我被一脚踹到床边,捂着肚子不敢出声:这样的人怎么可能能当太子?将一个为民请命的太子抛弃,换了一个这般低矮猥琐之人,这就是所谓皇室算计得出的结果嘛?他们天天算来算去,算出的就是这么一个结果吗?前面那么多所谓机关策法,最终得的,就是这么一个心胸狭隘的残忍之人吗?

“六弟,你也看见了。这小女官看不上东宫掌事,为此不惜欺骗太子也要违抗赐婚,孤一片好意均付之东流。怎么能不让人伤心呢?”太子故作沉痛地摇摇头,“六弟,我眼下赏她,你可有不服?”

我听到六皇子呼吸一滞,接着抱拳低下头:“臣弟不敢。”

三皇子提起嘴角冷冷一笑,垂眸瞥了我一眼,旋即背身离开:“胡赖,把你儿子喊来把许姑姑带走,今晚就教教他夫人规矩。今后他二人都要在东宫当差,这般莽撞怎么得了,别弄得心比天高、命比纸薄。”

胡赖倒是答应得飞快:“喏。”转头看向我,上下颇为促狭地扫过去,露出晦暗不明的笑容。

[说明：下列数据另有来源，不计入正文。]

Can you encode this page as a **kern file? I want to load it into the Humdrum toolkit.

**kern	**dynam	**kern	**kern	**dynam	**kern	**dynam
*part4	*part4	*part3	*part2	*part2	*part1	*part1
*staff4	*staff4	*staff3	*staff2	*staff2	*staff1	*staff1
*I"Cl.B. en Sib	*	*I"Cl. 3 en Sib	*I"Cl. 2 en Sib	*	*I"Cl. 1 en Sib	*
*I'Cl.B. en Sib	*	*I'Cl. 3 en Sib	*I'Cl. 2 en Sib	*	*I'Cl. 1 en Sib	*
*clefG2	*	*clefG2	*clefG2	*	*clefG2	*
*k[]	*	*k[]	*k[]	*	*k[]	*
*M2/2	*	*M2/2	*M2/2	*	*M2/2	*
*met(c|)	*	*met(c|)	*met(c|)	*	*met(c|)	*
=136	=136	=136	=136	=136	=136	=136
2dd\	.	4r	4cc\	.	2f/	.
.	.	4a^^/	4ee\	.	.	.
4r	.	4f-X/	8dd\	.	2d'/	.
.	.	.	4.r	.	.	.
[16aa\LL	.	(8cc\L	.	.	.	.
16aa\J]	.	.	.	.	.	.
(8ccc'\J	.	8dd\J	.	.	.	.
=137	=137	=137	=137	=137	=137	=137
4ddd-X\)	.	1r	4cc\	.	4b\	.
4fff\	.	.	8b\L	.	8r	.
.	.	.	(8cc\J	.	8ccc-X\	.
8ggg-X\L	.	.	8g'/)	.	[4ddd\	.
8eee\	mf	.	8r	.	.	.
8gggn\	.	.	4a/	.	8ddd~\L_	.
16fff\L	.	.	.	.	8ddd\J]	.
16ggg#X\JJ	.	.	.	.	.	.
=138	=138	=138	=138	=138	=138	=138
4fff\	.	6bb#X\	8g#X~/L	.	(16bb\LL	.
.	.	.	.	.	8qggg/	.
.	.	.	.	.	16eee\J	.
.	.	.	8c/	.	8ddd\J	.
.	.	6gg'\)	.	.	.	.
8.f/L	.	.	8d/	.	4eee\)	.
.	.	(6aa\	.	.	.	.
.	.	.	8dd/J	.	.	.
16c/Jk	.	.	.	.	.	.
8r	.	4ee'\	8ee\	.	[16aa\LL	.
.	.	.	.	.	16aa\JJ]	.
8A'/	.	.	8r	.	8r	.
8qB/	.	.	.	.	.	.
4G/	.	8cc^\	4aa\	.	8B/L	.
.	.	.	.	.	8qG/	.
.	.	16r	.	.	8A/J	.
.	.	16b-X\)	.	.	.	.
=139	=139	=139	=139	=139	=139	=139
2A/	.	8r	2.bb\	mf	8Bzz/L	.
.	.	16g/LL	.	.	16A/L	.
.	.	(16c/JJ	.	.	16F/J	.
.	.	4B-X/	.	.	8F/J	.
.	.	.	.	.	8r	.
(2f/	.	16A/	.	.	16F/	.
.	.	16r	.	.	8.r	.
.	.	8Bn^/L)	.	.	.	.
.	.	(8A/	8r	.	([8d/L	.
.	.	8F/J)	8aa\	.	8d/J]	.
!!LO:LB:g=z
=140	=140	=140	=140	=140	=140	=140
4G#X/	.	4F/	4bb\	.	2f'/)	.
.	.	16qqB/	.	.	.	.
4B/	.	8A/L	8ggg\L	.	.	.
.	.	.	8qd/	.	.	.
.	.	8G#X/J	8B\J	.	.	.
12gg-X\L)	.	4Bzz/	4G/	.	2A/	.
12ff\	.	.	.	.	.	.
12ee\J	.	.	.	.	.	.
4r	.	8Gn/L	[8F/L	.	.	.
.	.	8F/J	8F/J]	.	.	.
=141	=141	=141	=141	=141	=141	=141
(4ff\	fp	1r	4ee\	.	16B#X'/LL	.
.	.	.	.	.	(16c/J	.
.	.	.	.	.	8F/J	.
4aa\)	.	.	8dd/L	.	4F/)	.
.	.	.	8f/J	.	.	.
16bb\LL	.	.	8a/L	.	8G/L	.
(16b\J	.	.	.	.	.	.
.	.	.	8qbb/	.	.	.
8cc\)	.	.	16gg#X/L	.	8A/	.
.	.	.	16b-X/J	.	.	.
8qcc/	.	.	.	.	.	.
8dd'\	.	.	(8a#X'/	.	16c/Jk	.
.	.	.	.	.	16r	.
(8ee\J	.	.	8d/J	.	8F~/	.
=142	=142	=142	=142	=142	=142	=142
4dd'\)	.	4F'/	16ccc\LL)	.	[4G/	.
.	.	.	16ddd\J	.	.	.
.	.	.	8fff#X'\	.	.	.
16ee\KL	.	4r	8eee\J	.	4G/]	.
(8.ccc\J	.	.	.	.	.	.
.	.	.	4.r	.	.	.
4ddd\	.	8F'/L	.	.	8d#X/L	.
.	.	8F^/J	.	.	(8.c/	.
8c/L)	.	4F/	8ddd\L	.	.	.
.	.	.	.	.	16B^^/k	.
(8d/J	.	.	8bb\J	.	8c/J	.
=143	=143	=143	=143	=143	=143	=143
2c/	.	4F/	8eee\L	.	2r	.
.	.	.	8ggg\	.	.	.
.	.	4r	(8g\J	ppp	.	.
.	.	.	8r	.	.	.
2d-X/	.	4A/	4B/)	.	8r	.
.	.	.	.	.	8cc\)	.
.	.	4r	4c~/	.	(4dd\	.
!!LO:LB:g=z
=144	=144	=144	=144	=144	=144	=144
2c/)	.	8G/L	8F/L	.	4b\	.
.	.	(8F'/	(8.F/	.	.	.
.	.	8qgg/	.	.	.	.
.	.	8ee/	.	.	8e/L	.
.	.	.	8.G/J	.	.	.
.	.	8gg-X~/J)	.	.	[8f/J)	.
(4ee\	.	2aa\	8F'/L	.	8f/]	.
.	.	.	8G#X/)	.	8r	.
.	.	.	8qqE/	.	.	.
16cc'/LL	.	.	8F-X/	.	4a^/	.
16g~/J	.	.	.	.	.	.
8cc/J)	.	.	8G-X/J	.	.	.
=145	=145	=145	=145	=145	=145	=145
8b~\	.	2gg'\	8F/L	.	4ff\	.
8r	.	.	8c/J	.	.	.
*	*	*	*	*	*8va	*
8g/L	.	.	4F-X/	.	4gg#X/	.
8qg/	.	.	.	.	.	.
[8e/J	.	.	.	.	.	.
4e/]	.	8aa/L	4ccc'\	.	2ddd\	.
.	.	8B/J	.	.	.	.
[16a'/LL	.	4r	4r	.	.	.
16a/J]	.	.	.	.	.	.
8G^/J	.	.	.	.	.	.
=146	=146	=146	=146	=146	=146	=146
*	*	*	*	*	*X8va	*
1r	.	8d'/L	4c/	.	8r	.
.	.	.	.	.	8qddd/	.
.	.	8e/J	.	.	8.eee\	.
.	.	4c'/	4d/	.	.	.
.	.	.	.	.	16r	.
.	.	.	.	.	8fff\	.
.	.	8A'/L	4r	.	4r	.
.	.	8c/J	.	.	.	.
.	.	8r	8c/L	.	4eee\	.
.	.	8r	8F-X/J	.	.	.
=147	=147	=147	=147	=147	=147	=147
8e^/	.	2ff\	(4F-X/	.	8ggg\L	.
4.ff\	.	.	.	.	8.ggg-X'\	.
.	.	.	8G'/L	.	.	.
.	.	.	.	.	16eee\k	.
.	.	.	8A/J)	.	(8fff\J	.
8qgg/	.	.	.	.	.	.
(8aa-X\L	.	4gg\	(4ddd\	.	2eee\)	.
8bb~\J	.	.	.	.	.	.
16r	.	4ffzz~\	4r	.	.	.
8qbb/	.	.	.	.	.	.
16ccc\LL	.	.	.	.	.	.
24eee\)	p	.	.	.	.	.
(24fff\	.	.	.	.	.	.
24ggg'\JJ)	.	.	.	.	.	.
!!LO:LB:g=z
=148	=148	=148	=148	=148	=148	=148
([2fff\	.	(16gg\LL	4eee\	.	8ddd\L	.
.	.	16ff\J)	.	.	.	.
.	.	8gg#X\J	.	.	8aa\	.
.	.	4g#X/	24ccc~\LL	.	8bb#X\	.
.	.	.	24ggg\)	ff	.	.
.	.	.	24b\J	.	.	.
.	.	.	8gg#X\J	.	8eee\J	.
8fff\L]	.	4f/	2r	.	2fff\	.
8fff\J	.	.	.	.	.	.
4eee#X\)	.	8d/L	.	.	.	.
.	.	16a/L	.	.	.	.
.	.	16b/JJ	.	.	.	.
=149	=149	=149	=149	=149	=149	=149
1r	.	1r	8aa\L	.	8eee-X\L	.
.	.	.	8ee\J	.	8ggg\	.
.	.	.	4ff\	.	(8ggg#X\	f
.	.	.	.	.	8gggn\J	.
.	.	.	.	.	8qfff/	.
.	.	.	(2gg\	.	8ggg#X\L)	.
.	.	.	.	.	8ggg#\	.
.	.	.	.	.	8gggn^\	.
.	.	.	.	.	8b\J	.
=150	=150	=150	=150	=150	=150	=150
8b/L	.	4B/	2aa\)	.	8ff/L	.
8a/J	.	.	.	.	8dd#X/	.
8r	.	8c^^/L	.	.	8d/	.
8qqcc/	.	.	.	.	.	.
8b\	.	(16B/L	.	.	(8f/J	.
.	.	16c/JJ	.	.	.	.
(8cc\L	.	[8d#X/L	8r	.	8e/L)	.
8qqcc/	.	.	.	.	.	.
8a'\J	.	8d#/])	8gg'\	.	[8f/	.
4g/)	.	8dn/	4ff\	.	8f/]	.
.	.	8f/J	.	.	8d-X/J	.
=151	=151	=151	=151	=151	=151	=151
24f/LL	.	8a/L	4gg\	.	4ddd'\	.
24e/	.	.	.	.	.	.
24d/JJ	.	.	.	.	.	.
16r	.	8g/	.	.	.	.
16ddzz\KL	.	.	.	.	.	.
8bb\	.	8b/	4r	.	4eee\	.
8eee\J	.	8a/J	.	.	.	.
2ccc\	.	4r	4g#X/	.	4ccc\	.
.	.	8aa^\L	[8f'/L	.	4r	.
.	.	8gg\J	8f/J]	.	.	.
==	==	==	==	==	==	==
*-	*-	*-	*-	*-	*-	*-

我望着低下头的六皇子,笑容猥琐的胡赖,以及背手走到门槛处的三皇子,最终目光落在了宫室内一根褪色的梁柱之上,那黯淡的赤色就像是在召唤着我,我注视片刻,接着咬紧牙关欲站起身体。

“住手!”就在我正欲爬起身的时候,一只手忽然从身后抱住我,拢在我的肩膀上,我还未能站稳就被带着往后摔,坐在床榻上的同时后背撞在周恪己瘦削却开阔的胸口,一片灰白的发丝拂过我的脸颊,我仰起头,恰能看到周恪己目光如炬地望向胡赖。

“兄长?”

我只看他眼里流过一丝凶狠决绝之意,牙冠紧咬。片刻,他低头轻若无物地小声说道:“对不起。”

复抬起头:“我与许姑姑已有夫妻之实!我就是再罪孽深重,圣上也未曾夺我的姓氏。你现在将周氏子弟的内室赐给一个宦臣,你是何居心!”